Si para algo le había servido la confirmación de que estaba en peligro y de que no eran sólo imaginaciones suyas, había sido para fortalecer su determinación. Cuanto más pensaba en ello, más se convencía de que Authié estaba detrás de todo lo que le había sucedido. Seguramente creía que ella había robado el anillo, y era evidente que estaba decidido a recuperarlo.

«Llama a Noubel.»

Tampoco esta vez hizo caso de su propio consejo. Hasta entonces, el inspector no había hecho nada. Un policía había muerto y Shelagh había desaparecido. Era preferible no confiar en nadie, excepto en sí misma.
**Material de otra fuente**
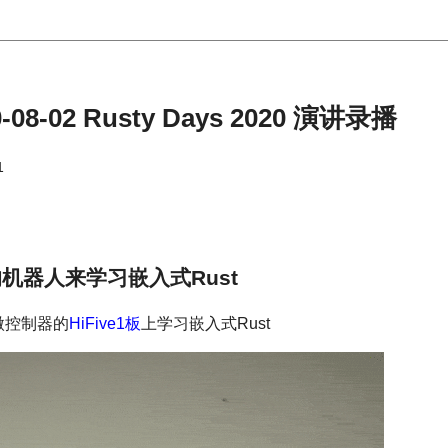
08-02 Rusty Days 2020 演讲录播
1
的机器人来学习嵌入式Rust
-V微控制器的
HiFive1板
上学习嵌入式Rust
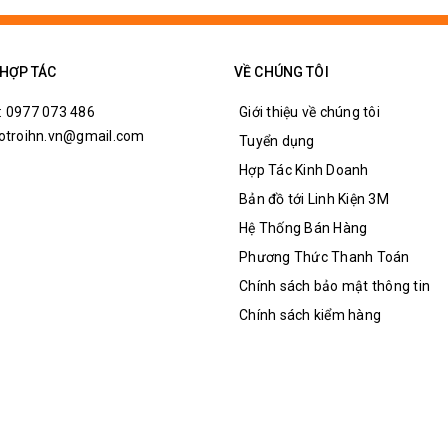
 HỢP TÁC
VỀ CHÚNG TÔI
: 0977 073 486
Giới thiệu về chúng tôi
hotroihn.vn@gmail.com
Tuyển dụng
Hợp Tác Kinh Doanh
Bản đồ tới Linh Kiện 3M
Hệ Thống Bán Hàng
Phương Thức Thanh Toán
B SPI
Chính sách bảo mật thông tin
Chính sách kiểm hàng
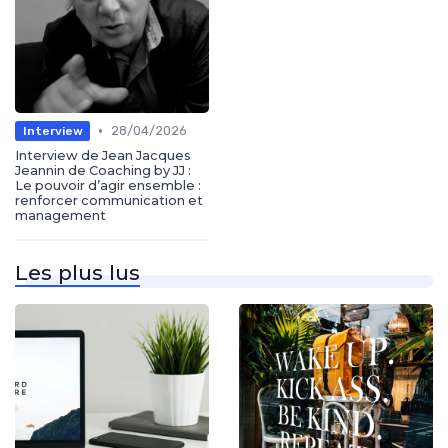
•
28/04/2026
Interview
Interview de Jean Jacques
Jeannin de Coaching by JJ :
Le pouvoir d’agir ensemble :
renforcer communication et
management
Les plus lus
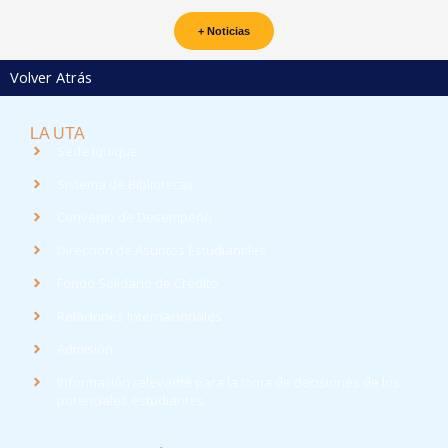
+ Noticias
Volver Atrás
LA UTA
Sede Iquique
Sistema de Bibliotecas
Convenio de Desempeño
Dirección de Asuntos Estudiantiles
Fondo Solidario de Crédito
Relaciones Internacionales
Admisión
Información relevante para la toma de decisiones de los
potenciales estudiantes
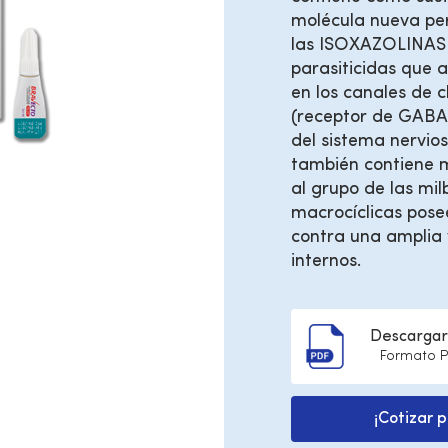
molécula nueva per
las ISOXAZOLINAS 
parasiticidas que
en los canales de 
(receptor de GABA
del sistema nervios
también contiene 
al grupo de las mil
macrocíclicas pose
contra una amplia 
internos.
Descargar 
Formato 
¡Cotizar 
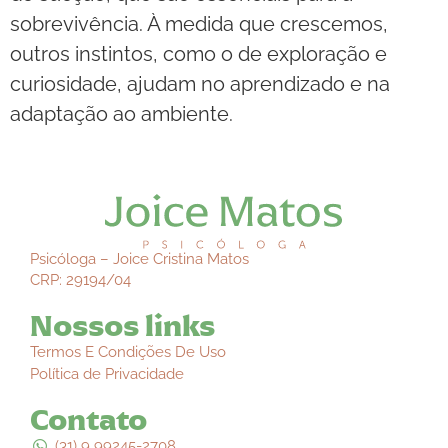
sobrevivência. À medida que crescemos,
outros instintos, como o de exploração e
curiosidade, ajudam no aprendizado e na
adaptação ao ambiente.
Psicóloga – Joice Cristina Matos
CRP: 29194/04
Nossos links
Termos E Condições De Uso
Política de Privacidade
Contato
(31) 9 99245-2708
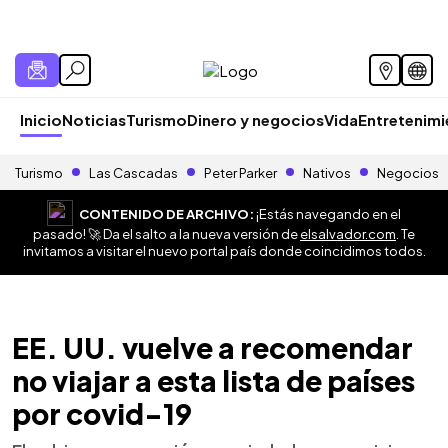
Inicio
Noticias
Turismo
Dinero y negocios
Vida
Entretenim
Turismo
Las Cascadas
Peter Parker
Nativos
Negocios
CONTENIDO DE ARCHIVO:
¡Estás navegando en el
pasado! 🚀 Da el salto a la nueva versión de
elsalvador.com
. Te
invitamos a visitar el nuevo portal país donde coincidimos todos.
EE. UU. vuelve a recomendar
no viajar a esta lista de países
por covid-19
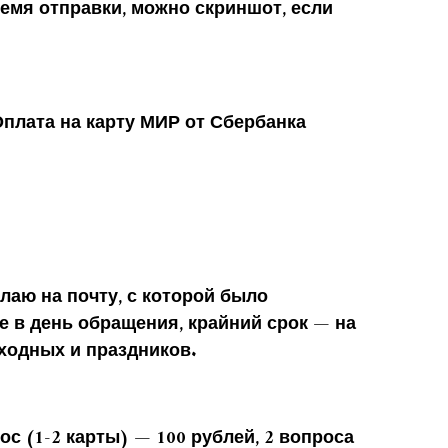
ремя отправки, можно скриншот, если
Оплата на карту МИР от Сбербанка
лаю на почту, с которой было
 в день обращения, крайний срок — на
ходных и праздников.
ос (1-2 карты) — 100 рублей, 2 вопроса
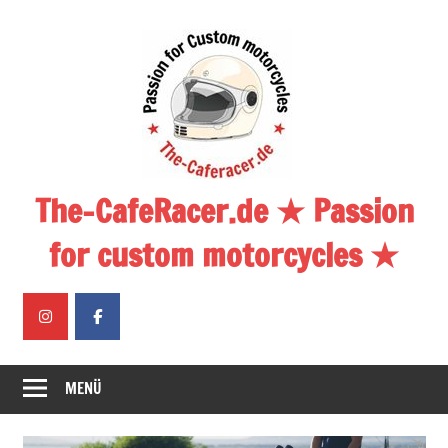
Zum
Inhalt
springen
The-CafeRacer.de ★ Passion
for custom motorcycles ★
MENÜ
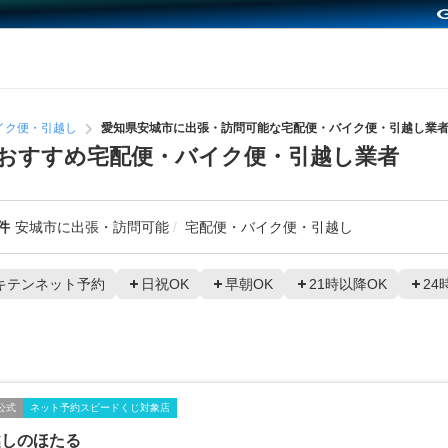
イク便・引越し
愛知県安城市に出張・訪問可能な宅配便・バイク便・引越し業
おすすめ宅配便・バイク便・引越し業者
件
安城市に出張・訪問可能
宅配便・バイク便・引越し
キテンネット予約
日祝OK
早朝OK
21時以降OK
24
公式
ネット予約スピードくじ対象店
越しのほたる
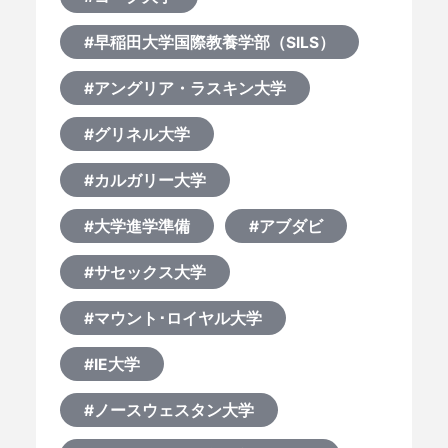
#早稲田大学国際教養学部（SILS）
#アングリア・ラスキン大学
#グリネル大学
#カルガリー大学
#大学進学準備
#アブダビ
#サセックス大学
#マウント･ロイヤル大学
#IE大学
#ノースウェスタン大学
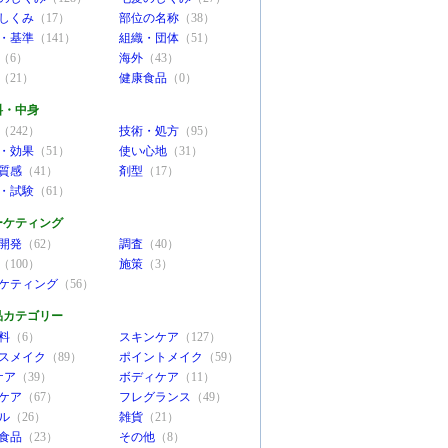
しくみ
（17）
部位の名称
（38）
・基準
（141）
組織・団体
（51）
（6）
海外
（43）
（21）
健康食品
（0）
料・中身
（242）
技術・処方
（95）
・効果
（51）
使い心地
（31）
質感
（41）
剤型
（17）
・試験
（61）
ーケティング
開発
（62）
調査
（40）
（100）
施策
（3）
ケティング
（56）
品カテゴリー
料
（6）
スキンケア
（127）
スメイク
（89）
ポイントメイク
（59）
ケア
（39）
ボディケア
（11）
ケア
（67）
フレグランス
（49）
ル
（26）
雑貨
（21）
食品
（23）
その他
（8）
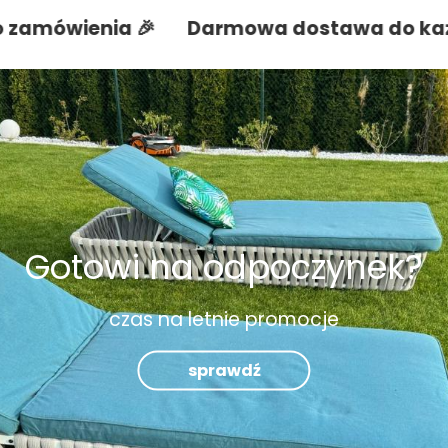
enia 🎉
Darmowa dostawa do każdego z
Gotowi na odpoczynek?
czas na letnie promocje
sprawdź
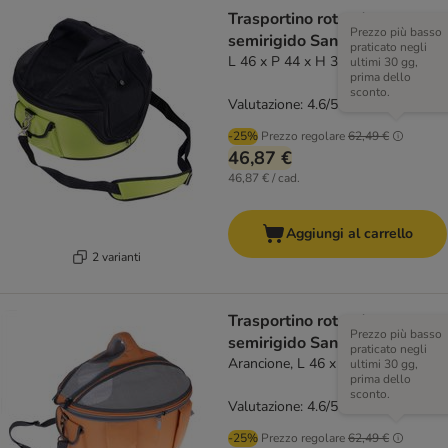
Trasportino rotondo
Prezzo più basso
semirigido Sandy
praticato negli
L 46 x P 44 x H 35 cm
ultimi 30 gg,
prima dello
sconto.
Valutazione: 4.6/5
(
108
)
-25%
Prezzo regolare
62,49 €
46,87 €
46,87 € / cad.
Aggiungi al carrello
2 varianti
Trasportino rotondo
Prezzo più basso
semirigido Sandy
praticato negli
Arancione, L 46 x P 44 x H 35 cm
ultimi 30 gg,
prima dello
sconto.
Valutazione: 4.6/5
(
108
)
-25%
Prezzo regolare
62,49 €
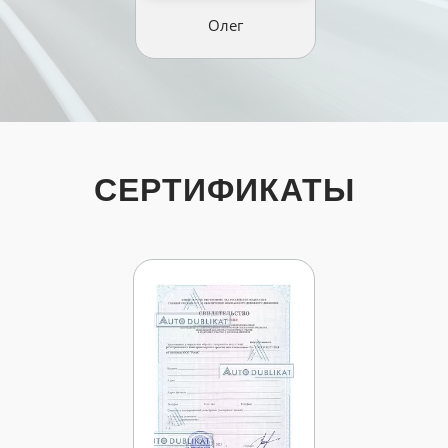
Олег
СЕРТИФИКАТЫ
Alice llegó a la escalera que subía desde la Rue Trivalle hasta la parte de atrás del aparcamiento. Si estaban esperándola, lo más probable era que estuvieran en la entrada principal.

La escalera era empinada y, a ese lado del aparcamiento, había un muro alto que le impedía ver el área donde se encontraban los coches, pero ofrecía buena vista a cualquiera que mirara desde arriba. Si estaban allí, no lo sabría hasta que fuera demasiado tarde.